What is one failure you experienced and what did you learn from it?
When I became the primary preacher in what would become The Neighborhood Church, I doubled the amount of sermons I had ever preached in only four months’ time. We were in a season of transition and I had placed some unrealistic expectations on myself. I thought I had to preach my way into becoming a vibrant church and pastor. I soon found that I couldn’t sustain my unhealthy rhythm of work and rest, nor could I live up to the emotional, spiritual, and functional qualities I had judged myself on.
All of this led to a panic attack moments before I was going to preach one day. So there I stood on stage in a very awkward and pregnant silence, unable to speak with all the anxieties still swirling in my head. Eventually, I said I’d pray and that we would just sing again. (Of course, that’s the service we had a guest worship leader!) That’s when someone said, “No, we’re going to pray for you.” Our community surrounded me and as they laid hands on me, the idol of self-reliance began to crumble.
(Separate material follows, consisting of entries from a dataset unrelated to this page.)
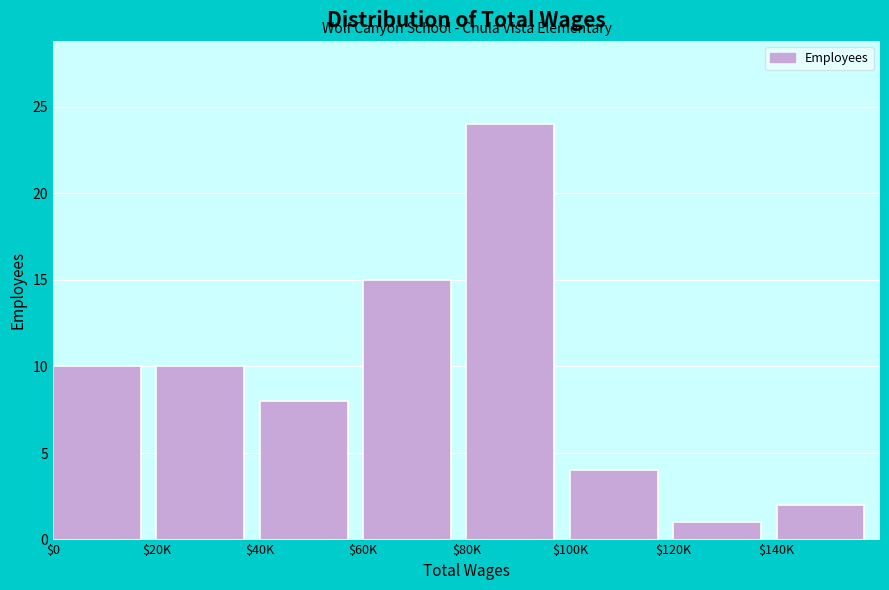

Reading left to right, transcribe all the data shown in this chart.

10	10	8	15	24	4	1	2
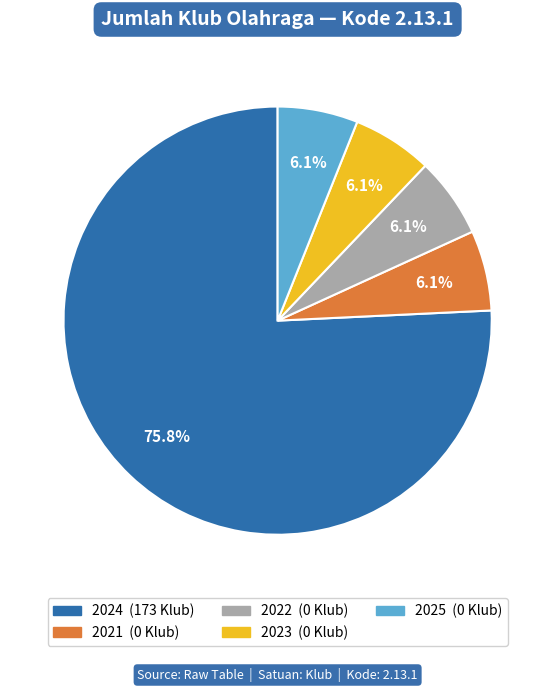

Do 2022 and 2023 together represent more than half of the pie?

No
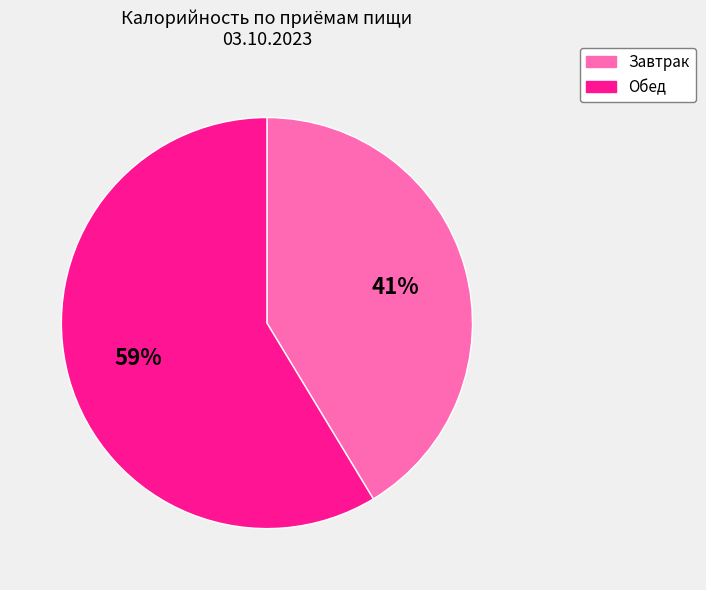

Count the number of slices in the pie.

2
I’m still learning to create space for healthy disengagement. I’m still learning to follow Jesus’ rhythm of work and rest. I’m still learning to let go of the unrealistic expectations I put on myself and others.
What is something you’ve been hearing from or learning from God in this last season of leading?
The phrase “Give me an undivided heart to revere your name” from Psalm 86.11 has been echoing in the back of my head for the better part of a year. God is continually inviting me to stillness, rest, and contemplation to allow him to put the disparate pieces of my life into something that is both holistic and wholly his.
What do you dream/hope/pray the Neighborhood Church looks like in five years?
My hope is that we would become a life-giving church in the neighborhood that would one day reflect the neighborhood in all its diversity as we follow Jesus together. Basically, we want to live up to our name as we invite all people into life with Jesus in the kingdom of God.